━━ DATA SECTION
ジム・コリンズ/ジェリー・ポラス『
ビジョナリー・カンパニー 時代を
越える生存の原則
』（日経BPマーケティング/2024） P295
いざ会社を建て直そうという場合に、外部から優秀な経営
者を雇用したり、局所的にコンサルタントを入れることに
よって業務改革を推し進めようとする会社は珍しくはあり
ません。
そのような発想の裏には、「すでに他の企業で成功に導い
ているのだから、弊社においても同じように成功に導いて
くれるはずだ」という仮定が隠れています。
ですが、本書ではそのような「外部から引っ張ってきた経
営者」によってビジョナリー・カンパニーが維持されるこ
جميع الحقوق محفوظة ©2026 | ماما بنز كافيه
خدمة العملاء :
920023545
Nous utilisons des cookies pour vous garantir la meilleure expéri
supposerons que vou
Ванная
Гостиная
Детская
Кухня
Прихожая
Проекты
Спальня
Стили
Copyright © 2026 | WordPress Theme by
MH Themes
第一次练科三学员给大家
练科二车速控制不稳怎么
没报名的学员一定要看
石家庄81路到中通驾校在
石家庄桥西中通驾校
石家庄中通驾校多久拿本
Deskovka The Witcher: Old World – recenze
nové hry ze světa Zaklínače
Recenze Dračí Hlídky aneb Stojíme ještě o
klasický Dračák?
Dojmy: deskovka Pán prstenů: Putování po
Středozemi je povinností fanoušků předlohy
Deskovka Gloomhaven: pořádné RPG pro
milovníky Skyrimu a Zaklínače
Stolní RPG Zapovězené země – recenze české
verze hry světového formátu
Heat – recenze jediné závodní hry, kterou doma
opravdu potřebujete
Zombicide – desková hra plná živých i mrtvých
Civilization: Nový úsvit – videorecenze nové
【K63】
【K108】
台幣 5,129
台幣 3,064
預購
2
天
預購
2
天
━━━━
- _WRITTEN TASK_
Where a line above holds the string "Zaklínače", copy that line.

- _RESULT OF THIS TASK_
nové hry ze světa Zaklínače
milovníky Skyrimu a Zaklínače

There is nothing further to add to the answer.